:: TASK INPUT ::

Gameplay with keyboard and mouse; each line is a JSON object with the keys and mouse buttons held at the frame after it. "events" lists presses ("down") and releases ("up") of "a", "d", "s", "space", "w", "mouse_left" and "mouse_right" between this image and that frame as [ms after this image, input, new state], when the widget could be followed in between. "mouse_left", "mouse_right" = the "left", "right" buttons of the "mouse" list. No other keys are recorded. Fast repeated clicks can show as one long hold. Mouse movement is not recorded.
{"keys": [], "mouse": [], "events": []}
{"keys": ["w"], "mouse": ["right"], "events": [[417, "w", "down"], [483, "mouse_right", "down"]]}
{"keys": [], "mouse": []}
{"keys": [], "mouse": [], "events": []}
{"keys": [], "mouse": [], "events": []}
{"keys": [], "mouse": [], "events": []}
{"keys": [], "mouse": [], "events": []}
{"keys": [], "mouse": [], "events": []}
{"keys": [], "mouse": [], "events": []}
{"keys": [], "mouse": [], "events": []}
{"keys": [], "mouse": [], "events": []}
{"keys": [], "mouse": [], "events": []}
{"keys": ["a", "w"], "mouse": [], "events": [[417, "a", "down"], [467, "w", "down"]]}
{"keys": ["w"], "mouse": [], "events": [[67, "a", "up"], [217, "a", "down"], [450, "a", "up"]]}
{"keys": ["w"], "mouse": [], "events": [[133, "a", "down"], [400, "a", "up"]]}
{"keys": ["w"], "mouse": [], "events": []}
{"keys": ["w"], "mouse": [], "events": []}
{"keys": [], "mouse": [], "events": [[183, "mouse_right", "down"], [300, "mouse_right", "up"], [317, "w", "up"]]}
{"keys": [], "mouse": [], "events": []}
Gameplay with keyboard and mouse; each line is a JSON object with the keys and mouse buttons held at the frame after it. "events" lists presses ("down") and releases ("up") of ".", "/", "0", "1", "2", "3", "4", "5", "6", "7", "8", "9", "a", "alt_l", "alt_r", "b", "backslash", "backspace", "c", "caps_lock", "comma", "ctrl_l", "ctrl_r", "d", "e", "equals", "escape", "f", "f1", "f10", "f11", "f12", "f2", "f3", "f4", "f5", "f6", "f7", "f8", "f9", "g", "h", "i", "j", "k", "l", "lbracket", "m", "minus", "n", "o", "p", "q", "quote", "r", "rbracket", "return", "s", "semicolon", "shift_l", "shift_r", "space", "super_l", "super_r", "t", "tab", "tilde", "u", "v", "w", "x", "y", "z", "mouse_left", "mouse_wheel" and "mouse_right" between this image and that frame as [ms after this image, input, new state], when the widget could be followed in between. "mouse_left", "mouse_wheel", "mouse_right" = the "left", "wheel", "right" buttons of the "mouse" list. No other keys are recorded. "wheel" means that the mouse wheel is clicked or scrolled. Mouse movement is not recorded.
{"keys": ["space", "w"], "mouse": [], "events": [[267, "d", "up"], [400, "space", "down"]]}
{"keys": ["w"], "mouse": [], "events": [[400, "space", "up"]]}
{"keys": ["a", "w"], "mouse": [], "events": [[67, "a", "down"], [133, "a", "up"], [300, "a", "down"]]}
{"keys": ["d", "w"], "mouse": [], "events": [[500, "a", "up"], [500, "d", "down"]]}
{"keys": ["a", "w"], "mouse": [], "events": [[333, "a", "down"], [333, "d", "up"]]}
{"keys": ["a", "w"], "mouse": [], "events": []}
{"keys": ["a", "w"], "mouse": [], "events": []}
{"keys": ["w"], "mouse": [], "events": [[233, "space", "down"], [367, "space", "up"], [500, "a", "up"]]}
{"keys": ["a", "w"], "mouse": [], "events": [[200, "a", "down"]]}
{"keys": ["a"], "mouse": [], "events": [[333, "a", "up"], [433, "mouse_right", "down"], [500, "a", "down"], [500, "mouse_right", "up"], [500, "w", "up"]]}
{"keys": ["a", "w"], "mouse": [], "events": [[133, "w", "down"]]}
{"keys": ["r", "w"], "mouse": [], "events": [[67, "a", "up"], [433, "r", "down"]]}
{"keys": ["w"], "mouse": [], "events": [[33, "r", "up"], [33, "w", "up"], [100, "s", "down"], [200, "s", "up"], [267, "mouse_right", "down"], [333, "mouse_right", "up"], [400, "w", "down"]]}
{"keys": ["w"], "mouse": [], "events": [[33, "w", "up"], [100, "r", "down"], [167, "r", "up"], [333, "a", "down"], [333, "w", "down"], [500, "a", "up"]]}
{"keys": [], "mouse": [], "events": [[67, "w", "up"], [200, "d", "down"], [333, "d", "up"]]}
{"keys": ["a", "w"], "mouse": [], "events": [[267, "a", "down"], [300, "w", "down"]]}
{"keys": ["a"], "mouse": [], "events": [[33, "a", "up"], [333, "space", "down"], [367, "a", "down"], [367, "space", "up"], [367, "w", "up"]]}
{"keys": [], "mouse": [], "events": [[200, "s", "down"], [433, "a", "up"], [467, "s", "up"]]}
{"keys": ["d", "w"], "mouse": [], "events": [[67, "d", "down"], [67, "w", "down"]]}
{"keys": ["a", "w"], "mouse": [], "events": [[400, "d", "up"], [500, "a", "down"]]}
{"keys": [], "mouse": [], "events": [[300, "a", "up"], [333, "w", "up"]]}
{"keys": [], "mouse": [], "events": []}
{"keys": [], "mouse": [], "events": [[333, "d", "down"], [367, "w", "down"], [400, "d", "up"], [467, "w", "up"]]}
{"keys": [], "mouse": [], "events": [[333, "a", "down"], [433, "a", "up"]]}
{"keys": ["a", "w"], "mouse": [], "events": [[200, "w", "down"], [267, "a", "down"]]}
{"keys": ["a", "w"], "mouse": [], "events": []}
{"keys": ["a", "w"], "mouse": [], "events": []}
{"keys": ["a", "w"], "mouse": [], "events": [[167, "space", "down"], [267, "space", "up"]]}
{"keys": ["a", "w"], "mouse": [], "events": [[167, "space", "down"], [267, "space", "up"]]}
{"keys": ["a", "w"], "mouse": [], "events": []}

:::

— EXERCISE DETAILS —
The whole block of entries above should be repeated exactly.

— TASK RESPONSE —
Gameplay with keyboard and mouse; each line is a JSON object with the keys and mouse buttons held at the frame after it. "events" lists presses ("down") and releases ("up") of "a", "d", "s", "space", "w", "mouse_left" and "mouse_right" between this image and that frame as [ms after this image, input, new state], when the widget could be followed in between. "mouse_left", "mouse_right" = the "left", "right" buttons of the "mouse" list. No other keys are recorded. Fast repeated clicks can show as one long hold. Mouse movement is not recorded.
{"keys": [], "mouse": [], "events": []}
{"keys": ["w"], "mouse": ["right"], "events": [[417, "w", "down"], [483, "mouse_right", "down"]]}
{"keys": [], "mouse": []}
{"keys": [], "mouse": [], "events": []}
{"keys": [], "mouse": [], "events": []}
{"keys": [], "mouse": [], "events": []}
{"keys": [], "mouse": [], "events": []}
{"keys": [], "mouse": [], "events": []}
{"keys": [], "mouse": [], "events": []}
{"keys": [], "mouse": [], "events": []}
{"keys": [], "mouse": [], "events": []}
{"keys": [], "mouse": [], "events": []}
{"keys": ["a", "w"], "mouse": [], "events": [[417, "a", "down"], [467, "w", "down"]]}
{"keys": ["w"], "mouse": [], "events": [[67, "a", "up"], [217, "a", "down"], [450, "a", "up"]]}
{"keys": ["w"], "mouse": [], "events": [[133, "a", "down"], [400, "a", "up"]]}
{"keys": ["w"], "mouse": [], "events": []}
{"keys": ["w"], "mouse": [], "events": []}
{"keys": [], "mouse": [], "events": [[183, "mouse_right", "down"], [300, "mouse_right", "up"], [317, "w", "up"]]}
{"keys": [], "mouse": [], "events": []}
Gameplay with keyboard and mouse; each line is a JSON object with the keys and mouse buttons held at the frame after it. "events" lists presses ("down") and releases ("up") of ".", "/", "0", "1", "2", "3", "4", "5", "6", "7", "8", "9", "a", "alt_l", "alt_r", "b", "backslash", "backspace", "c", "caps_lock", "comma", "ctrl_l", "ctrl_r", "d", "e", "equals", "escape", "f", "f1", "f10", "f11", "f12", "f2", "f3", "f4", "f5", "f6", "f7", "f8", "f9", "g", "h", "i", "j", "k", "l", "lbracket", "m", "minus", "n", "o", "p", "q", "quote", "r", "rbracket", "return", "s", "semicolon", "shift_l", "shift_r", "space", "super_l", "super_r", "t", "tab", "tilde", "u", "v", "w", "x", "y", "z", "mouse_left", "mouse_wheel" and "mouse_right" between this image and that frame as [ms after this image, input, new state], when the widget could be followed in between. "mouse_left", "mouse_wheel", "mouse_right" = the "left", "wheel", "right" buttons of the "mouse" list. No other keys are recorded. "wheel" means that the mouse wheel is clicked or scrolled. Mouse movement is not recorded.
{"keys": ["space", "w"], "mouse": [], "events": [[267, "d", "up"], [400, "space", "down"]]}
{"keys": ["w"], "mouse": [], "events": [[400, "space", "up"]]}
{"keys": ["a", "w"], "mouse": [], "events": [[67, "a", "down"], [133, "a", "up"], [300, "a", "down"]]}
{"keys": ["d", "w"], "mouse": [], "events": [[500, "a", "up"], [500, "d", "down"]]}
{"keys": ["a", "w"], "mouse": [], "events": [[333, "a", "down"], [333, "d", "up"]]}
{"keys": ["a", "w"], "mouse": [], "events": []}
{"keys": ["a", "w"], "mouse": [], "events": []}
{"keys": ["w"], "mouse": [], "events": [[233, "space", "down"], [367, "space", "up"], [500, "a", "up"]]}
{"keys": ["a", "w"], "mouse": [], "events": [[200, "a", "down"]]}
{"keys": ["a"], "mouse": [], "events": [[333, "a", "up"], [433, "mouse_right", "down"], [500, "a", "down"], [500, "mouse_right", "up"], [500, "w", "up"]]}
{"keys": ["a", "w"], "mouse": [], "events": [[133, "w", "down"]]}
{"keys": ["r", "w"], "mouse": [], "events": [[67, "a", "up"], [433, "r", "down"]]}
{"keys": ["w"], "mouse": [], "events": [[33, "r", "up"], [33, "w", "up"], [100, "s", "down"], [200, "s", "up"], [267, "mouse_right", "down"], [333, "mouse_right", "up"], [400, "w", "down"]]}
{"keys": ["w"], "mouse": [], "events": [[33, "w", "up"], [100, "r", "down"], [167, "r", "up"], [333, "a", "down"], [333, "w", "down"], [500, "a", "up"]]}
{"keys": [], "mouse": [], "events": [[67, "w", "up"], [200, "d", "down"], [333, "d", "up"]]}
{"keys": ["a", "w"], "mouse": [], "events": [[267, "a", "down"], [300, "w", "down"]]}
{"keys": ["a"], "mouse": [], "events": [[33, "a", "up"], [333, "space", "down"], [367, "a", "down"], [367, "space", "up"], [367, "w", "up"]]}
{"keys": [], "mouse": [], "events": [[200, "s", "down"], [433, "a", "up"], [467, "s", "up"]]}
{"keys": ["d", "w"], "mouse": [], "events": [[67, "d", "down"], [67, "w", "down"]]}
{"keys": ["a", "w"], "mouse": [], "events": [[400, "d", "up"], [500, "a", "down"]]}
{"keys": [], "mouse": [], "events": [[300, "a", "up"], [333, "w", "up"]]}
{"keys": [], "mouse": [], "events": []}
{"keys": [], "mouse": [], "events": [[333, "d", "down"], [367, "w", "down"], [400, "d", "up"], [467, "w", "up"]]}
{"keys": [], "mouse": [], "events": [[333, "a", "down"], [433, "a", "up"]]}
{"keys": ["a", "w"], "mouse": [], "events": [[200, "w", "down"], [267, "a", "down"]]}
{"keys": ["a", "w"], "mouse": [], "events": []}
{"keys": ["a", "w"], "mouse": [], "events": []}
{"keys": ["a", "w"], "mouse": [], "events": [[167, "space", "down"], [267, "space", "up"]]}
{"keys": ["a", "w"], "mouse": [], "events": [[167, "space", "down"], [267, "space", "up"]]}
{"keys": ["a", "w"], "mouse": [], "events": []}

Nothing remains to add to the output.